Will raise an exception if the POST fails.

Return type:

None

Notes

This function requires authentication with GBIF. Use the load_configuration function from the authenticate module to do this.

gbif_registrar._utilities._read_gbif_dataset_metadata(gbif_dataset_uuid)

Reads the metadata of a GBIF dataset.

Parameters:

gbif_dataset_uuid (str) – The registration identifier assigned by GBIF to the local dataset.

Returns:

A dictionary containing the metadata of the GBIF dataset.

Return type:

dict

Notes

This is high-level metadata, not the full EML document.
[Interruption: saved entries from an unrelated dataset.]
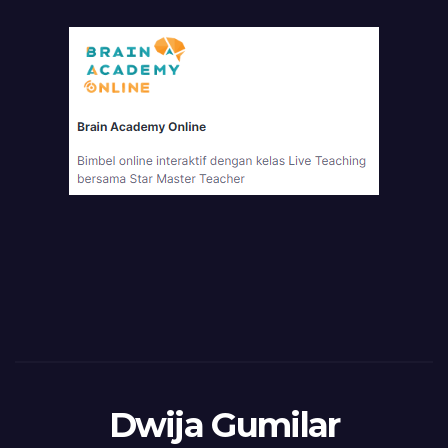
Dwija Gumilar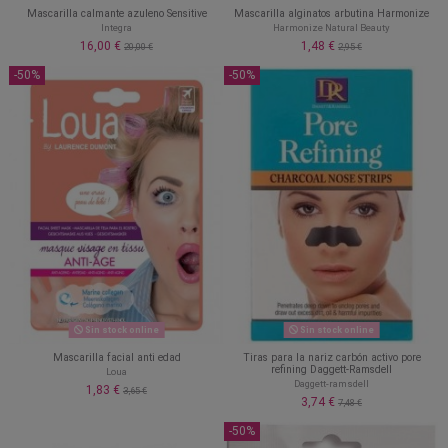
Mascarilla calmante azuleno Sensitive
Mascarilla alginatos arbutina Harmonize
Integra
Harmonize Natural Beauty
16,00 €
1,48 €
20,00 €
2,95 €
-50%
-50%
Sin stock online
Sin stock online
Mascarilla facial anti edad
Tiras para la nariz carbón activo pore
refining Daggett-Ramsdell
Loua
Daggett-ramsdell
1,83 €
3,65 €
3,74 €
7,48 €
-50%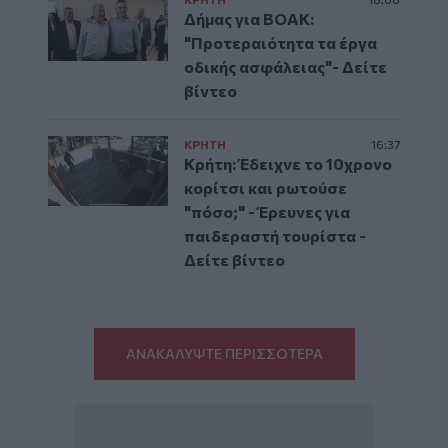
Δήμας για ΒΟΑΚ:
"Προτεραιότητα τα έργα
οδικής ασφάλειας"- Δείτε
βίντεο
ΚΡΗΤΗ
16:37
Κρήτη: Έδειχνε το 10χρονο
κορίτσι και ρωτούσε
"πόσο;" - Έρευνες για
παιδεραστή τουρίστα -
Δείτε βίντεο
ΑΝΑΚΑΛΥΨΤΕ ΠΕΡΙΣΣΟΤΕΡΑ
This function requires authentication with GBIF. Use the load_configuration function from the authenticate module to do this.

gbif_registrar._utilities._read_local_dataset_metadata(local_dataset_id)

Reads the metadata document for a local dataset.

Parameters:

local_dataset_id (str) – The identifier of the dataset in the EDI repository.

Returns:

The metadata document for the local dataset in XML format.

Return type:

str

Notes

This function requires authentication with GBIF. Use the load_configuration function from the authenticate module to do this.

gbif_registrar._utilities._read_registrations_file(registrations_file)

Returns the registrations file as a Pandas dataframe.

Parameters:

registrations_file (str) – Path of the registrations file.

Returns:

The registrations file as a Pandas dataframe.

Return type:

DataFrame

gbif_registrar._utilities._request_gbif_dataset_uuid()

Requests a GBIF dataset UUID value from GBIF.

Returns:

The GBIF dataset UUID value. This is the UUID assigned by GBIF to the local dataset group.

Return type:

str

Notes

This function requires authentication with GBIF. Use the load_configuration function from the authenticate module to do this.